Comparing AI Sheets Options for FP&A
| Capability | Gemini (Native) | Apps Script | AI Agent |
|---|---|---|---|
| Formula suggestions | ✓ Strong | ✗ | ✓ Strong |
| Multi-tab model awareness | ✗ | Partial | ✓ |
| Natural language → data | Limited | ✗ | ✓ |
| Cross-tab SQL joins | ✗ | ✗ | ✓ |
| Write with preview/rollback | ✗ | ✗ | ✓ |
| Runs on existing model | ✓ | ✓ | ✓ |
| Setup time | Zero | Hours–days | Minutes |
Gemini handles formula assistance well. Apps Script is the right tool for stable, repeatable processes—monthly data imports, email triggers, report formatting. AI agents are the right tool when the task requires understanding your model structure and operating across tabs.

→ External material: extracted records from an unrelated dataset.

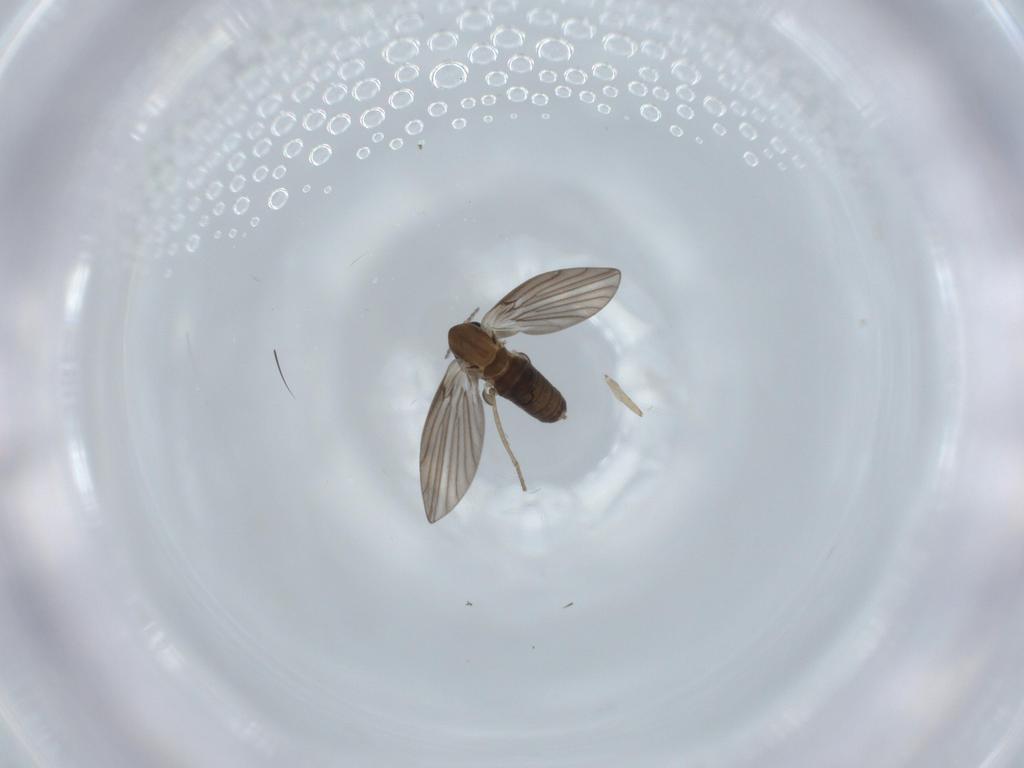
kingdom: Animalia
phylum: Arthropoda
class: Insecta
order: Diptera
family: Psychodidae
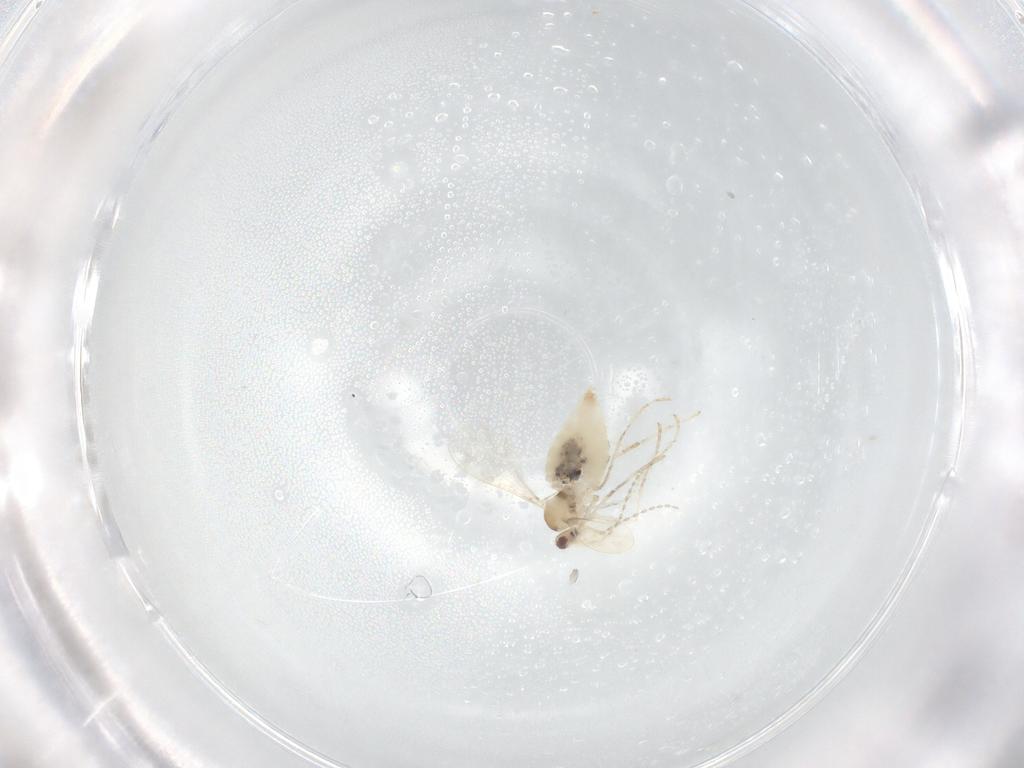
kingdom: Animalia
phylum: Arthropoda
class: Insecta
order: Diptera
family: Cecidomyiidae
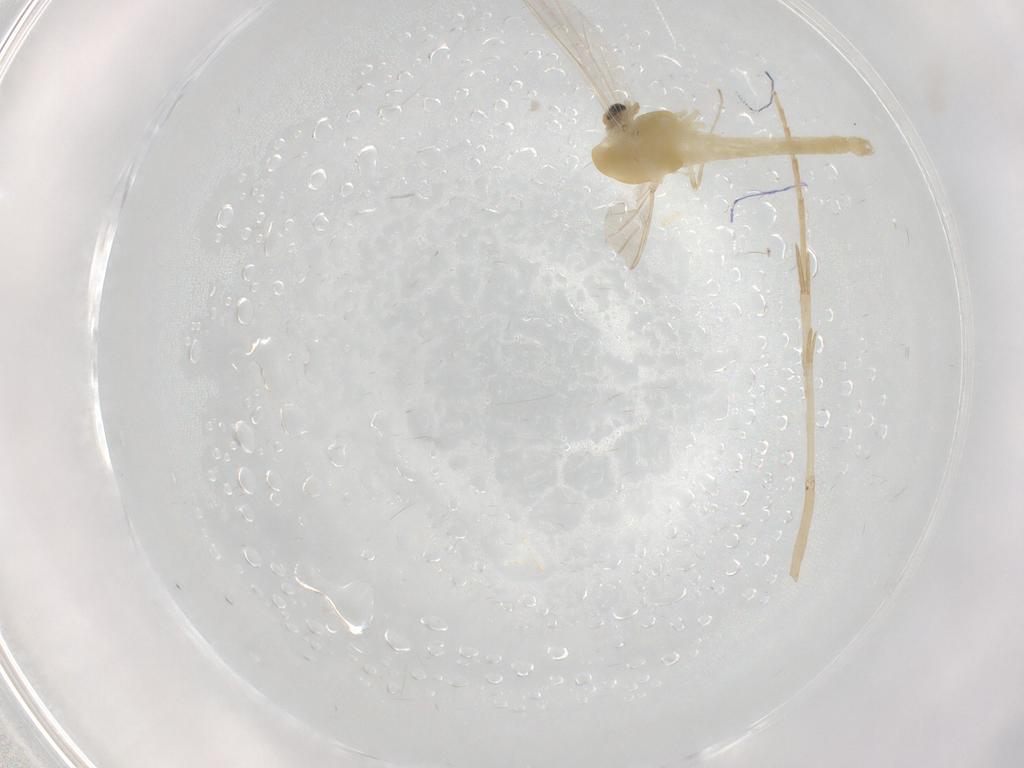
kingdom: Animalia
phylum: Arthropoda
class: Insecta
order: Diptera
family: Chironomidae
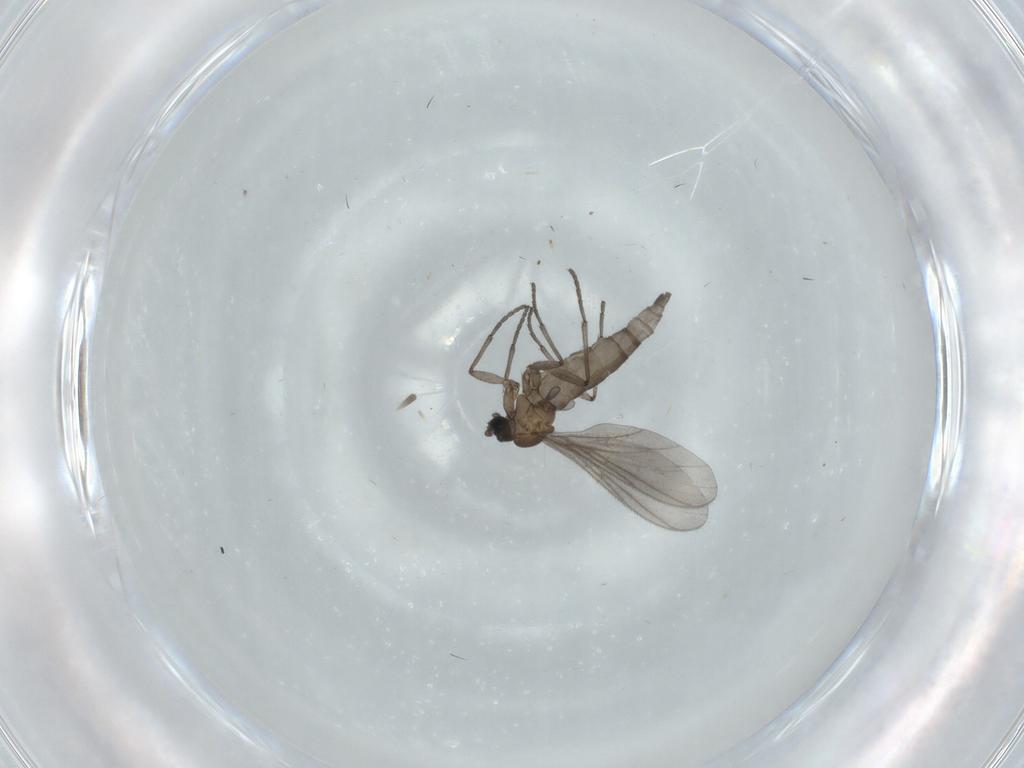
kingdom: Animalia
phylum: Arthropoda
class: Insecta
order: Diptera
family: Sciaridae
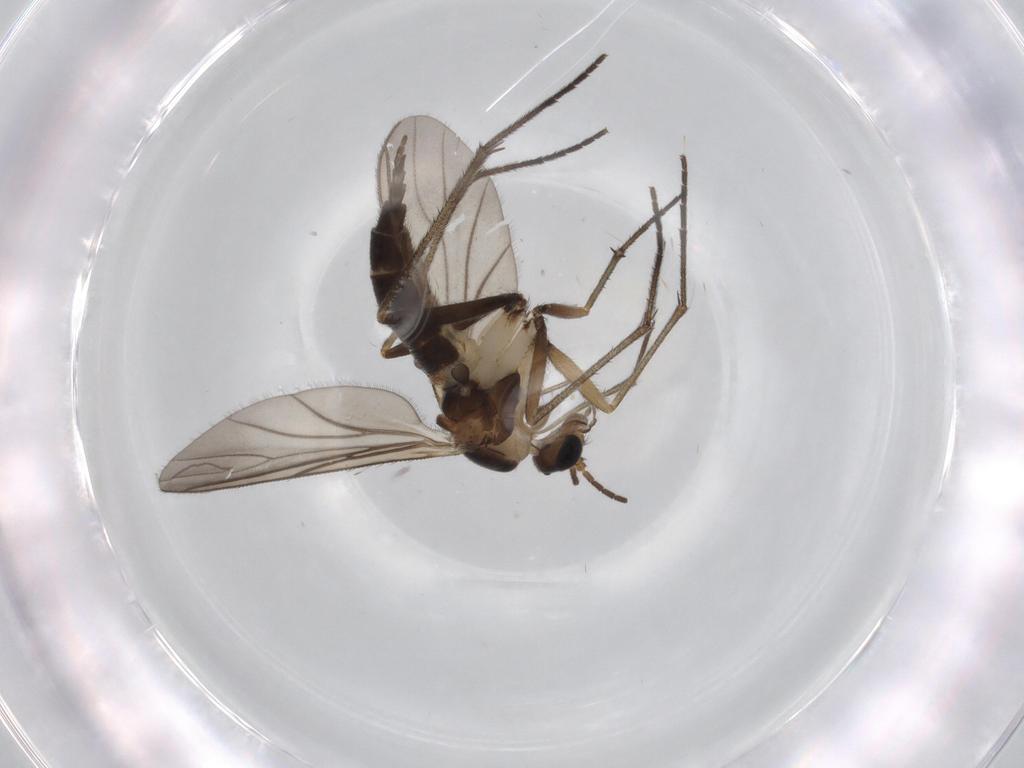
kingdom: Animalia
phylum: Arthropoda
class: Insecta
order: Diptera
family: Sciaridae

What AI Sheets Can't Do (Yet)
The EuSpRIG research database puts the share of spreadsheets with at least one material error at 88%. AI can help catch some of these—formula validation, cross-tab audit flags—but it doesn't eliminate the problem.
3 things that still require human judgment as of Q1 2026:
Model architecture decisions. An AI agent can write a WACC formula, but it won't tell you whether to use market-value or book-value weights in your specific deal context.
Assumption setting. Whether to use a 14.2x EBITDA exit multiple vs 12.5x in a bank syndicate DCF is yours to own. The AI populates whichever assumption you give it.
Board-level audit trails. Most AI tooling doesn't produce the version-controlled, cell-level audit trail that CFOs and external auditors expect. Treat AI output as a first draft.